**Work to complete:** Extract every line of the rows below that contains the string "NewBodyOperationType", treating uppercase and lowercase letters as different.
### Supplied information
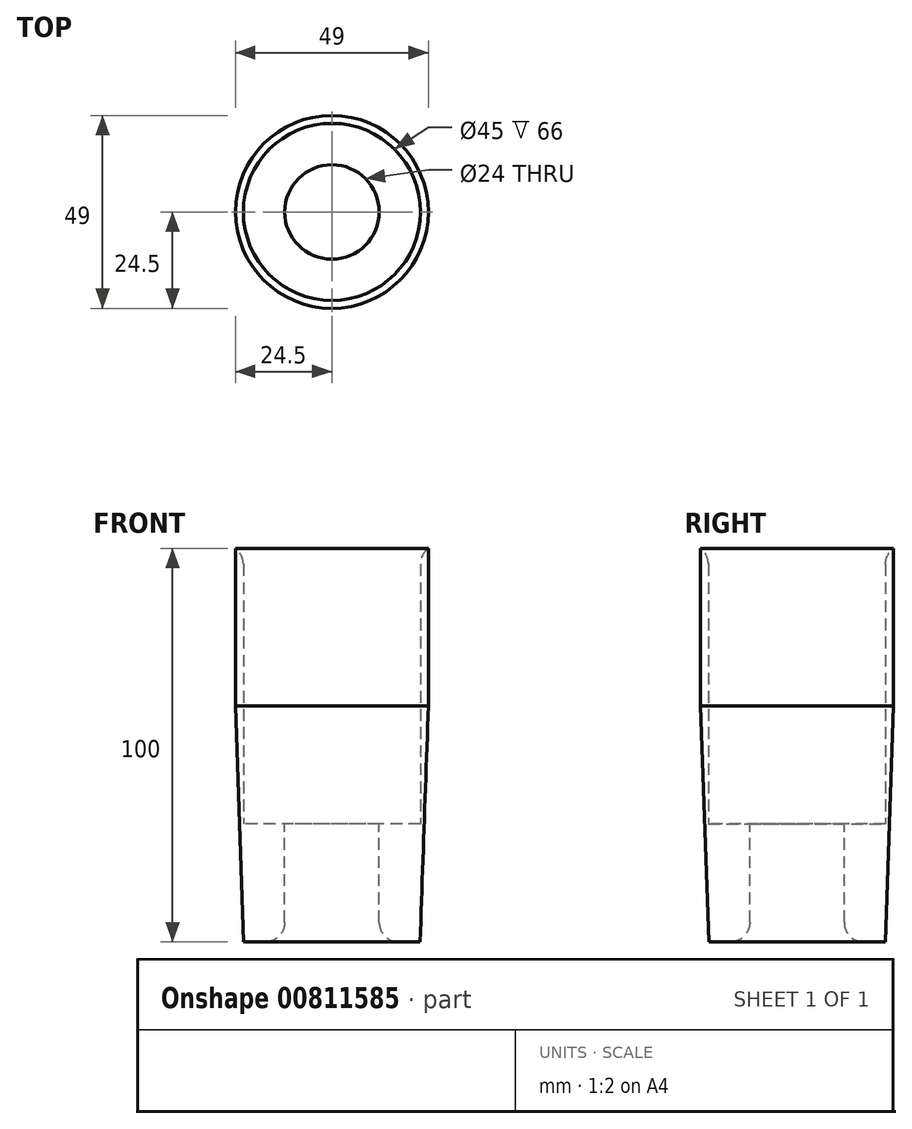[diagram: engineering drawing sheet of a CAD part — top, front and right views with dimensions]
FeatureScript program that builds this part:
annotation { "Feature Type Name" : "Feature", "Feature Type Description" : "" }
export const myFeature = defineFeature(function(context is Context, id is Id, definition is map)
    precondition{}
    {
        {
            var Q0;
            Q0=qCreatedBy(makeId("Top.planeOp"),FACE);
            var sketch = newSketch(context, id + "F0", { "sketchPlane" : qUnion([Q0])});
            skCircle(sketch, "E0", {"center": v(0, 0) * mm, "radius": 24.5 * mm});
            skSolve(sketch);
        }
        {
            var Q0;
            Q0 = qSketchRegion(id + "F0", true);
            extrude(context, id + "F1", {"entities" : qUnion([Q0]), "depth" : 70 * mm, "offsetDistance" : 25 * mm, "hasSecondDirection" : true, "secondDirectionOppositeDirection" : true, "secondDirectionDepth" : 30 * mm});
        }
        {
            var Q0;
            Q0=qCreatedBy(makeId("Top.planeOp"),FACE);
            var sketch = newSketch(context, id + "F2", { "sketchPlane" : qUnion([Q0])});
            skCircle(sketch, "E1", {"center": v(0, 0) * mm, "radius": 22.5 * mm});
            skSolve(sketch);
        }
        {
            var Q0;
            Q0 = qSketchRegion(id + "F2", true);
            extrude(context, id + "F3", {"entities" : qUnion([Q0]), "operationType" : NewBodyOperationType.REMOVE, "depth" : 81.3 * mm, "offsetDistance" : 25 * mm});
        }
        {
            var Q0;
            Q0=qCreatedBy(makeId("Top.planeOp"),FACE);
            var sketch = newSketch(context, id + "F4", { "sketchPlane" : qUnion([Q0])});
            skCircle(sketch, "E2", {"center": v(0, 0) * mm, "radius": 12 * mm});
            skSolve(sketch);
        }
        {
            var Q0;
            Q0 = qSketchRegion(id + "F4", true);
            extrude(context, id + "F5", {"entities" : qUnion([Q0]), "operationType" : NewBodyOperationType.REMOVE, "oppositeDirection" : true, "depth" : 41.2 * mm, "offsetDistance" : 25 * mm});
        }
        {
            var Q0;
            Q0=makeQuery(id+"F5.boolean.opBoolean","INTERSECT",EDGE,{"derivedFrom":[makeQuery(id+"F1.opExtrude","CAP_FACE",FACE,{"disambiguationData":[OSD([sQuery(id+"F0.wireOp",EDGE,"E0")])],"isStart":true}),makeQuery(id+"F5.opExtrude","SWEPT_FACE",FACE,{"disambiguationData":[OSD([sQuery(id+"F4.wireOp",EDGE,"E2")])]})]});
            fillet(context, id + "F6", {"entities" : qUnion([Q0]), "radius" : 5 * mm, "tangentPropagation" : true, "allowEdgeOverflow" : false});
        }
        {
            var Q0;
            Q0=makeQuery(id+"F1.opExtrude","CAP_EDGE",EDGE,{"disambiguationData":[OSD([sQuery(id+"F0.wireOp",EDGE,"E0")])],"isStart":true});
            chamfer(context, id + "F7", {"entities" : qUnion([Q0]), "chamferType" : ChamferType.OFFSET_ANGLE, "width" : 60 * mm, "oppositeDirection" : false, "angle" : 2 * degree, "tangentPropagation" : true});
        }
        {
            var Q0;
            Q0=makeQuery(id+"F3.boolean.opBoolean","INTERSECT",EDGE,{"derivedFrom":[makeQuery(id+"F1.opExtrude","CAP_FACE",FACE,{"disambiguationData":[OSD([sQuery(id+"F0.wireOp",EDGE,"E0")])],"isStart":false}),makeQuery(id+"F3.opExtrude","SWEPT_FACE",FACE,{"disambiguationData":[OSD([sQuery(id+"F2.wireOp",EDGE,"E1")])]})]});
            fillet(context, id + "F8", {"entities" : qUnion([Q0]), "radius" : 5 * mm, "tangentPropagation" : true, "allowEdgeOverflow" : false});
        }
    });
######
**Answer:**
            extrude(context, id + "F3", {"entities" : qUnion([Q0]), "operationType" : NewBodyOperationType.REMOVE, "depth" : 81.3 * mm, "offsetDistance" : 25 * mm});
            extrude(context, id + "F5", {"entities" : qUnion([Q0]), "operationType" : NewBodyOperationType.REMOVE, "oppositeDirection" : true, "depth" : 41.2 * mm, "offsetDistance" : 25 * mm});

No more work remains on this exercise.